## Required action
With pictures omitted, output the records below exactly as they appear.

··· Task input

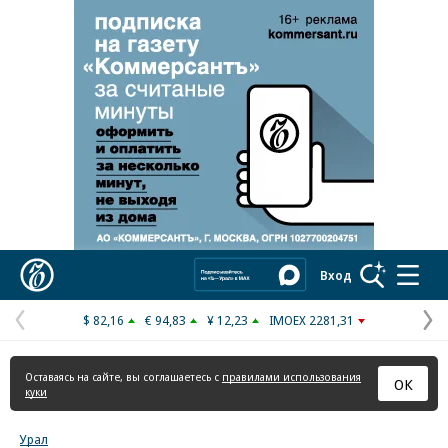
Реклама в «Ъ» www.kommersant.ru/ad
Коммерсантъ
Вход
$ 82,16
€ 94,83
¥ 12,23
IMOEX 2281,31
Предыдущая
С
страница
с
Оставаясь на сайте, вы соглашаетесь с
правилами использования
ОК
куки
Урал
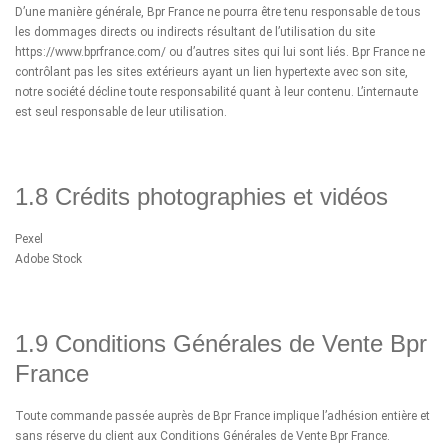
D’une manière générale, Bpr France ne pourra être tenu responsable de tous
les dommages directs ou indirects résultant de l’utilisation du site
https://www.bprfrance.com/ ou d’autres sites qui lui sont liés. Bpr France ne
contrôlant pas les sites extérieurs ayant un lien hypertexte avec son site,
notre société décline toute responsabilité quant à leur contenu. L’internaute
est seul responsable de leur utilisation.
1.8 Crédits photographies et vidéos
Pexel
Adobe Stock
1.9 Conditions Générales de Vente Bpr
France
Toute commande passée auprès de Bpr France implique l’adhésion entière et
sans réserve du client aux Conditions Générales de Vente Bpr France.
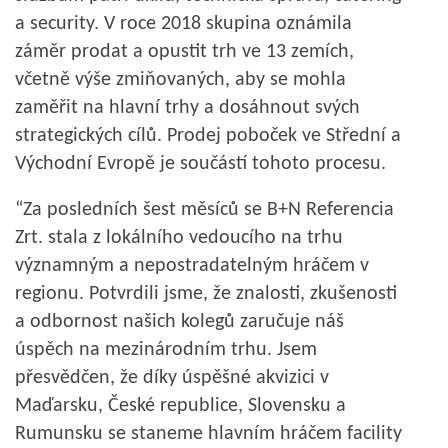
a security. V roce 2018 skupina oznámila
záměr prodat a opustit trh ve 13 zemích,
včetně výše zmiňovaných, aby se mohla
zaměřit na hlavní trhy a dosáhnout svých
strategických cílů. Prodej poboček ve Střední a
Východní Evropě je součástí tohoto procesu.
“Za posledních šest měsíců se B+N Referencia
Zrt. stala z lokálního vedoucího na trhu
významným a nepostradatelným hráčem v
regionu. Potvrdili jsme, že znalosti, zkušenosti
a odbornost našich kolegů zaručuje náš
úspěch na mezinárodním trhu. Jsem
přesvědčen, že díky úspěšné akvizici v
Maďarsku, České republice, Slovensku a
Rumunsku se staneme hlavním hráčem facility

······

## Answer space
Реклама в «Ъ» www.kommersant.ru/ad
Коммерсантъ
Вход
$ 82,16
€ 94,83
¥ 12,23
IMOEX 2281,31
Предыдущая
С
страница
с
Оставаясь на сайте, вы соглашаетесь с
правилами использования
ОК
куки
Урал
D’une manière générale, Bpr France ne pourra être tenu responsable de tous
les dommages directs ou indirects résultant de l’utilisation du site
https://www.bprfrance.com/ ou d’autres sites qui lui sont liés. Bpr France ne
contrôlant pas les sites extérieurs ayant un lien hypertexte avec son site,
notre société décline toute responsabilité quant à leur contenu. L’internaute
est seul responsable de leur utilisation.
1.8 Crédits photographies et vidéos
Pexel
Adobe Stock
1.9 Conditions Générales de Vente Bpr
France
Toute commande passée auprès de Bpr France implique l’adhésion entière et
sans réserve du client aux Conditions Générales de Vente Bpr France.
a security. V roce 2018 skupina oznámila
záměr prodat a opustit trh ve 13 zemích,
včetně výše zmiňovaných, aby se mohla
zaměřit na hlavní trhy a dosáhnout svých
strategických cílů. Prodej poboček ve Střední a
Východní Evropě je součástí tohoto procesu.
“Za posledních šest měsíců se B+N Referencia
Zrt. stala z lokálního vedoucího na trhu
významným a nepostradatelným hráčem v
regionu. Potvrdili jsme, že znalosti, zkušenosti
a odbornost našich kolegů zaručuje náš
úspěch na mezinárodním trhu. Jsem
přesvědčen, že díky úspěšné akvizici v
Maďarsku, České republice, Slovensku a
Rumunsku se staneme hlavním hráčem facility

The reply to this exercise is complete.